How many times have you pledged not to react to someone in a certain way? But when that person presses your buttons off you go triggered into your conditioned and habitual behaviour, driven by the biological mechanism of homeostasis that is blind, sometimes stupid and very powerful. We can see this in addictions and habitual behaviours of all kinds and the power they have over us.

We can make clear, adult and conscious decisions about what we want to do. But irresistible and painful cravings may then corrupt our resolve and suck us back into old, even self-destructive, patterns.

Homeostasis works against us when we seek to change. This is a harsh reality that needs to be acknowledged. Of course it is balanced by another survival instinct. We are also animals who enquire, follow our curiosity and adapt. We learn how to self-manage our habits and cravings. But as mature adults most of us are wise enough to acknowledge that we are vulnerable to the strength of old patterns.


Then there is a cosmic dynamic that is similar to homeostasis. It is a magnetic attraction that glues everything into solid form and has implications for human behaviour.

Look at the big picture.

The whole of the universe, from a grain of sand out to the infinity of endless galaxies, is held balanced between two great forces. One force is the continuous expansion and movement initiated by the Big Bang. The other force is gravity, magnetism, that holds everything in place.

Nothing could exist if the only dynamic were explosive never-ending expansion. It requires the equalising balance of gravity and magnetism for anything to manifest in solid form.

This polarity between endless expansion and the magnetism of gravity was recognised and symbolised in many ancient philosophical and spiritual traditions as a marriage or a dance between two cosmic forces. Mother-Father. Yin-Yang. Earth-Heaven.

Taoism the ancient philosophy of China appreciated this dynamic relationship and represented it in the famous Yin/Yang symbol. A circle with a wavy dividing line. One side black and Yin. The other white and Yang. But with a small white dot in the black and a small black dot in the white. Yin is the force of magnetism, gravity and containment. Yang the outward expansive emergent dynamic. They meet and are also within each other. Both are required for the manifest cosmos.

As tiny human actors in this cosmic drama we are living proof of this polarity, attracted simultaneously to change and to staying the same. We face and are pulled in both directions. Our biological homeostasis is reinforced by natural magnetic force.
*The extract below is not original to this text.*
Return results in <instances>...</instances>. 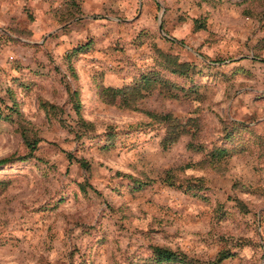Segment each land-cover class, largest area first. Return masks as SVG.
<instances>
[{"label": "rangeland", "instance_id": "rangeland-1", "mask_svg": "<svg viewBox=\"0 0 264 264\" xmlns=\"http://www.w3.org/2000/svg\"><path fill=\"white\" fill-rule=\"evenodd\" d=\"M156 49L209 75L102 100ZM0 151V264H264V0H0Z\"/></svg>", "mask_w": 264, "mask_h": 264}, {"label": "trees", "instance_id": "trees-1", "mask_svg": "<svg viewBox=\"0 0 264 264\" xmlns=\"http://www.w3.org/2000/svg\"><path fill=\"white\" fill-rule=\"evenodd\" d=\"M160 57L161 61L165 62L169 71L175 74H185L190 68V64L187 61L180 60L178 55H173L167 52H163L160 49L155 50ZM180 69H185L181 71ZM157 81H161V78L156 73H147L141 75L137 81H129L121 86H105L100 89V97L107 103L118 104L122 108H132L136 102L145 96L150 86ZM164 81V80H163ZM51 108H54L51 106ZM149 113V112H147ZM156 118L165 122L166 133L162 141L164 147H169L174 144L176 140L182 134L190 131L191 129L196 131L198 128V121L196 118H186L185 120L179 121L173 117L170 113L155 115ZM27 146L31 149L36 147L35 141H27ZM8 160L1 159L0 165ZM80 164L84 167H88L86 162L80 160ZM190 185V184H188ZM194 187V185H190ZM154 258L159 262H166L172 264H197L192 258L187 257L185 254L178 253L176 251L164 248L155 247L153 250ZM221 255L218 259L222 258ZM221 260V259H220ZM218 260L209 262L207 264H215Z\"/></svg>", "mask_w": 264, "mask_h": 264}, {"label": "clouds", "instance_id": "clouds-1", "mask_svg": "<svg viewBox=\"0 0 264 264\" xmlns=\"http://www.w3.org/2000/svg\"><path fill=\"white\" fill-rule=\"evenodd\" d=\"M180 70L183 71L185 69H180ZM151 71L160 73L161 79H167V77L165 76V73L169 71V68L166 66L165 62L162 61L160 66L152 68ZM186 71H188L192 75L193 78L191 81L185 78H180L176 80H171L169 81V83L179 88H191L193 86H200L202 82L204 81V77L209 75V72L203 69L202 67H191V68L186 69ZM97 131L101 133H105L106 135L105 128H99L97 129ZM233 132H234V136L237 142H239V139L243 134V129L236 126L233 128ZM114 134L116 135H121V134L137 135L139 134V130L134 129V130H130L126 132L122 128H115ZM225 143H227V141H225ZM3 155H4V152L0 151V156H3ZM99 234L103 235L102 233H99Z\"/></svg>", "mask_w": 264, "mask_h": 264}]
</instances>
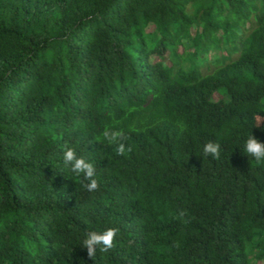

Sometimes the containment is so strong that it feels like inertia and depression. Contrarily sometimes the expansion is so strong that we feel hyper and over-excited.

From this perspective resistance to change is not only a result of physiological and psychological homeostasis. Staying the same is also a cosmic tendency.

You may not buy this metaphysical idea that we are influenced by this dance between cosmic forces. But it is surely a grand metaphor to describe and explain some of the human drama and why it is often so difficult to fulfil our resolutions.


So what can all this teach us that might be useful? Here are a couple suggestions.

First, if we acknowledge the biological and natural forces that are constantly at work within us, we can be less naïve and ashamed when our intentions stumble. Being insightful and forgiving makes it easier for us to try again. Stumbling is normal.

Second, we can be more strategic and mindful as we plan our resolutions, recognising that we may need more enthusiasm, endurance and support than we previously envisaged.